Der Infinitiv und alle unflektierten Arten außer den Kardinalzahlwörtern erhalten das sächliche
Geschlecht (z.B. das Gehen, das Heute, das Ach). Nur die Zahlwörter sind weiblichen Geschlechts.

     Die weitere Möglichkeit der Transposition ist Verbalisierung, wenn sich eine Wortart (meist ein
Substantiv oder ein Adjektiv) in ein Verb verwandelt. In solchen Fällen bekommen die Wörter alle
Verbalformen, vor allem das Infinitiv-Suffix (rein -> reinen, Mond -> monden).      Die dritte Art ist die
Adverbialisierung (Adjektivisierung), wenn Substantiv mit oder ohne Präposition in ein Adverb
verwandelt wird.

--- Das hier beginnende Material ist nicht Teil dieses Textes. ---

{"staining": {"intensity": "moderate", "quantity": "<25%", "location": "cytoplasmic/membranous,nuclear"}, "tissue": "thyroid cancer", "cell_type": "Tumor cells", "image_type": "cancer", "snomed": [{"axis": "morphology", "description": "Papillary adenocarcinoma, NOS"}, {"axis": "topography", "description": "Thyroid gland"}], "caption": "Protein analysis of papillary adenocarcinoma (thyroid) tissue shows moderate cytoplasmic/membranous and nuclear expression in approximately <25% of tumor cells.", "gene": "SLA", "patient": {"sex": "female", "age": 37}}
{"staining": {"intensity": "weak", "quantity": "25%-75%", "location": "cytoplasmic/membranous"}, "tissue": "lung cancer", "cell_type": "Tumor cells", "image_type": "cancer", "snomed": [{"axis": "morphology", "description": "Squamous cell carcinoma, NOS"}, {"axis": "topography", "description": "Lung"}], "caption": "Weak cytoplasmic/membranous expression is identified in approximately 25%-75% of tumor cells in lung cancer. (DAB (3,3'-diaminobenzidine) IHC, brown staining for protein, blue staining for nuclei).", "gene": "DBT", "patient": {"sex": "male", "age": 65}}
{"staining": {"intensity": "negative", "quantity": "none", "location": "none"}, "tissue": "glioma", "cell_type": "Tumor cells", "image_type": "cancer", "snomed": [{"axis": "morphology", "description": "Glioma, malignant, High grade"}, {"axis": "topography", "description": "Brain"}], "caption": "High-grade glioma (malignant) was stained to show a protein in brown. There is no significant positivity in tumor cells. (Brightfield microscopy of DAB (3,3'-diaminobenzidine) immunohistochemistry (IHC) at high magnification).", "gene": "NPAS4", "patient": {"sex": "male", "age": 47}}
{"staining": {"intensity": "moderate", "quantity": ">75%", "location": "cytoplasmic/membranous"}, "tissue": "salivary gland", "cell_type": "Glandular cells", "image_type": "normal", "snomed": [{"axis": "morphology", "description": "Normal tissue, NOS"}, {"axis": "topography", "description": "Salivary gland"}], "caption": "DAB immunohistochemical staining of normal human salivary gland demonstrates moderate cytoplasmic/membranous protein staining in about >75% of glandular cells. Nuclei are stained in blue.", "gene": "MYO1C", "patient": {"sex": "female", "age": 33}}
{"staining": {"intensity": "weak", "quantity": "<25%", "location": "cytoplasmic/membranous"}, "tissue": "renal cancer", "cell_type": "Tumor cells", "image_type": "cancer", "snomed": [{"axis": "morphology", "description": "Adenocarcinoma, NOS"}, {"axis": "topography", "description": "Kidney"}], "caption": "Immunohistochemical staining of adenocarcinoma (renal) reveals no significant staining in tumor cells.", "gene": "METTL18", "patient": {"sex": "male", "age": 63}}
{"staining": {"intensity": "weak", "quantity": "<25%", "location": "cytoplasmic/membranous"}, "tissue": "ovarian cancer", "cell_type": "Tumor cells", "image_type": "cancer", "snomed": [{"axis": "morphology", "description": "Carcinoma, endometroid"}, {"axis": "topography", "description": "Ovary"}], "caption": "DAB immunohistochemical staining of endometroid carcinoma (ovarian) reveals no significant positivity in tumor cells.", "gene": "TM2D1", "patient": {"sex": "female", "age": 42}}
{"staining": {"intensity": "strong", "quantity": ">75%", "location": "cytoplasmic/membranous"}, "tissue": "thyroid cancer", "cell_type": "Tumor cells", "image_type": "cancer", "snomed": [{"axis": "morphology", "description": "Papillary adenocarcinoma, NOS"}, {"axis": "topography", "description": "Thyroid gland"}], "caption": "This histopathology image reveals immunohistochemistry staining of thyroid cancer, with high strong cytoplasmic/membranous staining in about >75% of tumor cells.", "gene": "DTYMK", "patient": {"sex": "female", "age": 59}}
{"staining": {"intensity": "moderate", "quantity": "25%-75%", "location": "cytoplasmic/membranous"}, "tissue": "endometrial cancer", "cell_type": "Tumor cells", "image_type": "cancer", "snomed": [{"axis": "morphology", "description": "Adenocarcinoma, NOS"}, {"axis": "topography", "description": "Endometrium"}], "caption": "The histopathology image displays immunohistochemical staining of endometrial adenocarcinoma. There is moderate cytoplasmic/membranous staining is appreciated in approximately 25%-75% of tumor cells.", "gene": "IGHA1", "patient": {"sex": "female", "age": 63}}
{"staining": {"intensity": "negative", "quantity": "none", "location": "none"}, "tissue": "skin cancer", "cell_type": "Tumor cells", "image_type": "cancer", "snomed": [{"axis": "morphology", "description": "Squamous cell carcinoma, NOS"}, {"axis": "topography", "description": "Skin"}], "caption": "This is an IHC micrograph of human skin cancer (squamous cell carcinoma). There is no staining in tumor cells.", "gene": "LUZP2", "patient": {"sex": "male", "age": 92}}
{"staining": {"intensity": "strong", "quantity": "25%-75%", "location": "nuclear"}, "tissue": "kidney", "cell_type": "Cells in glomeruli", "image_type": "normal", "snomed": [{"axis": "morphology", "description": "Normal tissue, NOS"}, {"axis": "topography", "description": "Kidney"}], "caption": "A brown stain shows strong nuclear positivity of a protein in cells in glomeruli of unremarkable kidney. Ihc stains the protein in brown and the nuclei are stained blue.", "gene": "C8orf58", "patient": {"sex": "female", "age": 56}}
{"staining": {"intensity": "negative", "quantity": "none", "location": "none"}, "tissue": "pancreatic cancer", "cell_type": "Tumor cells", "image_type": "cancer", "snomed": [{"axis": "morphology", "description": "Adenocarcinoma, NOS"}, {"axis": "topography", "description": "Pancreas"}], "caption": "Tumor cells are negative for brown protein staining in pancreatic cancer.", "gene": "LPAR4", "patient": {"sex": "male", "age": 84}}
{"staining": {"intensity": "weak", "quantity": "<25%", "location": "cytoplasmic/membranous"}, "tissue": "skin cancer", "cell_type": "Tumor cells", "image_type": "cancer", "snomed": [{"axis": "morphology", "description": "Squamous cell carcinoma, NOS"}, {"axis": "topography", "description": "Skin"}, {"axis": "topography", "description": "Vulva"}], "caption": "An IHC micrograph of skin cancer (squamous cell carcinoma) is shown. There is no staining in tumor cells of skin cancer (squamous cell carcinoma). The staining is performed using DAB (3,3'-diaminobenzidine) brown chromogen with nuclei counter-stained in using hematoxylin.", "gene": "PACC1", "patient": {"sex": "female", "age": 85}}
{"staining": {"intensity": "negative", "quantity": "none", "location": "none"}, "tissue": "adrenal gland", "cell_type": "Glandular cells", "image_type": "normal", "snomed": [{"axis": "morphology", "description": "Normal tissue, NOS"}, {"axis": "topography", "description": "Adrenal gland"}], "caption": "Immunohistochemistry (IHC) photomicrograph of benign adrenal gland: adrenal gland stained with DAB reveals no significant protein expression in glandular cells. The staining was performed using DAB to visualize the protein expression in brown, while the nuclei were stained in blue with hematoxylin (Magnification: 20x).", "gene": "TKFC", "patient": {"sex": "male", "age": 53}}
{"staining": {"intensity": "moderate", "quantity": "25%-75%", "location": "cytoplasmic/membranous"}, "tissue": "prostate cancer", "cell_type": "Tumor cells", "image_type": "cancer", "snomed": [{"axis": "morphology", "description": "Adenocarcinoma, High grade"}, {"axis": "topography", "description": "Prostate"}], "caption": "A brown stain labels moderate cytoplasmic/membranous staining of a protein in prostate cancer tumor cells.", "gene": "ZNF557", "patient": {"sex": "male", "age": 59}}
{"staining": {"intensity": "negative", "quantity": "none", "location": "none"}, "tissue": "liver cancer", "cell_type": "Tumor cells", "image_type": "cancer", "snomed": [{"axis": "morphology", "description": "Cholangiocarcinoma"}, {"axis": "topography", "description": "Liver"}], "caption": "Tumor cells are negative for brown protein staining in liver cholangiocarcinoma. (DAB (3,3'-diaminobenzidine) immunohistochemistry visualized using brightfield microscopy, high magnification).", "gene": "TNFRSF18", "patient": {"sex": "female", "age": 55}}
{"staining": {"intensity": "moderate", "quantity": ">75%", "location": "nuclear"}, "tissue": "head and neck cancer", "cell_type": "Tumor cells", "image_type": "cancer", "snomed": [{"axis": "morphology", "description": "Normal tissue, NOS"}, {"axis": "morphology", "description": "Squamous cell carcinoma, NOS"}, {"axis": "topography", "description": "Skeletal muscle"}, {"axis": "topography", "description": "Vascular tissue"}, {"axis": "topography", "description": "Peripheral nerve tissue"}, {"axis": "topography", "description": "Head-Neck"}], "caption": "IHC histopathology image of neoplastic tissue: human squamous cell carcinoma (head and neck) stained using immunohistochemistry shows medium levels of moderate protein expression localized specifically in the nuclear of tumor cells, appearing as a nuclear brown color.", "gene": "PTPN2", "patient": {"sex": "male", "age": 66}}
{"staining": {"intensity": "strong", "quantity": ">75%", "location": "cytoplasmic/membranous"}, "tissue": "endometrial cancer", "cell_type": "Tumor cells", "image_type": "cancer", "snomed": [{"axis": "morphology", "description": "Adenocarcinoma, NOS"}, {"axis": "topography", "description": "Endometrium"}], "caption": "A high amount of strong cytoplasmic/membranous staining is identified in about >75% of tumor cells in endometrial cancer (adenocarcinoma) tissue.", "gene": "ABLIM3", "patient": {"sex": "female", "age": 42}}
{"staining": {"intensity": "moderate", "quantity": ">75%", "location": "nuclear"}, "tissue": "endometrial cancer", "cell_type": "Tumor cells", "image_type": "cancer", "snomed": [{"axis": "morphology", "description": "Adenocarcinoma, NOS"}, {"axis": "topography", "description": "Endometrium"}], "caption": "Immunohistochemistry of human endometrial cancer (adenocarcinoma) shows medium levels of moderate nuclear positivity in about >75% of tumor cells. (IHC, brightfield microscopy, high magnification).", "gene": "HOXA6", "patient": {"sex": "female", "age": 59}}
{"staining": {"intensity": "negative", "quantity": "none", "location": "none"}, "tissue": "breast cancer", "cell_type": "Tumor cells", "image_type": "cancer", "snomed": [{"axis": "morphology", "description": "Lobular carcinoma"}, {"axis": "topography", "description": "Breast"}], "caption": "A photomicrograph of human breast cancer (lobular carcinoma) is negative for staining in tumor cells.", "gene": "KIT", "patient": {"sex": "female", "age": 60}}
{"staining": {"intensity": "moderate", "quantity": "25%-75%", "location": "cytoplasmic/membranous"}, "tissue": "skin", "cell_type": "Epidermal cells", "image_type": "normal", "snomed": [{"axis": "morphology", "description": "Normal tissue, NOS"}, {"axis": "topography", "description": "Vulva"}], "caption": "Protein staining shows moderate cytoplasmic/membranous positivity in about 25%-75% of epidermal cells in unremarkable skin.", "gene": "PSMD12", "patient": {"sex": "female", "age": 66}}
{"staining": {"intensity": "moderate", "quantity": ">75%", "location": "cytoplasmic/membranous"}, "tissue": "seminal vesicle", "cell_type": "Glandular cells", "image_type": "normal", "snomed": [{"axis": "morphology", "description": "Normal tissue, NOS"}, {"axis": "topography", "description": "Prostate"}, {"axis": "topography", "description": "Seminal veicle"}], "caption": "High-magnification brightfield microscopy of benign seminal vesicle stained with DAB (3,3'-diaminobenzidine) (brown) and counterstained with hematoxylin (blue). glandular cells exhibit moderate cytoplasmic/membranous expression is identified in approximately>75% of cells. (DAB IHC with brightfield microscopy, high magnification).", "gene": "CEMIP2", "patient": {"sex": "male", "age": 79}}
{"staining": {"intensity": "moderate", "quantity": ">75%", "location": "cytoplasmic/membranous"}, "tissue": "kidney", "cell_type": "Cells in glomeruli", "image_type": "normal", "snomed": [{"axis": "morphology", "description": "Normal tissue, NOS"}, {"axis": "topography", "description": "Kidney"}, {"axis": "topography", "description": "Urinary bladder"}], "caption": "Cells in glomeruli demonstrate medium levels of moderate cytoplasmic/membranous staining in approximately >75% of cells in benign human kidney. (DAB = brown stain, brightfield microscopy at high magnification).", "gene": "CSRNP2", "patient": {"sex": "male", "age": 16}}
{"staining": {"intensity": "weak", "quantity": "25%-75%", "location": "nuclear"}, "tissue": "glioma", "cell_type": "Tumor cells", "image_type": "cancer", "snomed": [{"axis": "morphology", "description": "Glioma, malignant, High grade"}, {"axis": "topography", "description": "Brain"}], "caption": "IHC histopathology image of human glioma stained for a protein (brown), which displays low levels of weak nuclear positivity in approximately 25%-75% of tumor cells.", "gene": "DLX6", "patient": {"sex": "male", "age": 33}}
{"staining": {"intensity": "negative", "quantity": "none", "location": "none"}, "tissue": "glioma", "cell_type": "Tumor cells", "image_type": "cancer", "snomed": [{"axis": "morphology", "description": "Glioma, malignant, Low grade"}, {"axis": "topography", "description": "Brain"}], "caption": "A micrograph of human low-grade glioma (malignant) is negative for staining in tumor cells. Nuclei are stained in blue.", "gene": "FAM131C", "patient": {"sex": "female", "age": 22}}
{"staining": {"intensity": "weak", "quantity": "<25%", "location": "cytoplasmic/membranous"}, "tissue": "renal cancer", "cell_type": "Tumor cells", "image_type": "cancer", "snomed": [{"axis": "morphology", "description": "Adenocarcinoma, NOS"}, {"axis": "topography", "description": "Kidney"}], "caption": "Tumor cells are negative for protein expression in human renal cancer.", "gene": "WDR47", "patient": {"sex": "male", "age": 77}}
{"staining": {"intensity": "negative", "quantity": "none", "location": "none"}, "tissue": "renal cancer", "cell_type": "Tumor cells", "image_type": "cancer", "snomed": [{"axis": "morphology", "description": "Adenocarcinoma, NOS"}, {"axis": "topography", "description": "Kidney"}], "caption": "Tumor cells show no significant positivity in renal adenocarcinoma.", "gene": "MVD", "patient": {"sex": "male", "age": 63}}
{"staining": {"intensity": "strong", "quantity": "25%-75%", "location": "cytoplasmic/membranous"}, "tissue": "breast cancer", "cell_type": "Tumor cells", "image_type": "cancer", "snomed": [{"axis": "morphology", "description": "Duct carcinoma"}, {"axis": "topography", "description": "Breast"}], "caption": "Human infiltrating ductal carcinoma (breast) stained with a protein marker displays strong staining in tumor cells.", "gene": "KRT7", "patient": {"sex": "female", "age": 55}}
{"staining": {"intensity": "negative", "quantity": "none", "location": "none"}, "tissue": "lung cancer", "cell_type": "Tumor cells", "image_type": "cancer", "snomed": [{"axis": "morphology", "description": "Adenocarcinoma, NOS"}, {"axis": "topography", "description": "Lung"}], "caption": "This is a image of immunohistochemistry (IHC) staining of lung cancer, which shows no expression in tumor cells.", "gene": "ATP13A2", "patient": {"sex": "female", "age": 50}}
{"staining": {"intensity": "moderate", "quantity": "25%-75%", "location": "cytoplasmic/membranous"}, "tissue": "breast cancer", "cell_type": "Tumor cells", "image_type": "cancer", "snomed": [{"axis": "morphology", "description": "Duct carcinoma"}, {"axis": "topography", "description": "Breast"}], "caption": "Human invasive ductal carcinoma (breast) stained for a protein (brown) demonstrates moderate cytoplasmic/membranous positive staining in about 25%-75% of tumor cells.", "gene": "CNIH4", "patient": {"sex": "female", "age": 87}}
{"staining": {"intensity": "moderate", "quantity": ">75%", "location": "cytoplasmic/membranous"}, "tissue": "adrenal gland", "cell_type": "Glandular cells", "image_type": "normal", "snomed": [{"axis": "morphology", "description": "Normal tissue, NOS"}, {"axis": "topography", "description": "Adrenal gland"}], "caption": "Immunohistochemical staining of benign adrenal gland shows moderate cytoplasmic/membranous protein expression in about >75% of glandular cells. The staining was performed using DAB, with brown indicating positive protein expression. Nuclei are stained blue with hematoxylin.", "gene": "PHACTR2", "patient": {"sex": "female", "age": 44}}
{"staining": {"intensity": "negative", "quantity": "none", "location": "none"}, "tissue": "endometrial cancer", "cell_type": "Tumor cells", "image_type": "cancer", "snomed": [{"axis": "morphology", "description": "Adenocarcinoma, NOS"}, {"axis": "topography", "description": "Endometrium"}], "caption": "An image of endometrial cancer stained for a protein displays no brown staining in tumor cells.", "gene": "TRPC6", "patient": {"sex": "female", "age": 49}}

Seine lexikalische Bedeutung ändert sich dementsprechend (z.B. zuhause, zuzeiten).

Manche Synsemantiker treten in zwei Funktionen auf:

 bald als Präposition, bald als Partikel (z.B. er kommt zu mir und beginnt über seine Arbeit zu
erzählen)
 bald als Konjunktion, bald als Präposition (z.B. während er sprach, beobachtete ich sein Gesicht;
während seiner Erzählung…)

     Ein Wort aus der autosemantischen Klasse kann zu einem synsemantischen Wort herabsenken (z.B.
Zweck – zwecks +G). In allen Fällen entstehen homonymische Reihen.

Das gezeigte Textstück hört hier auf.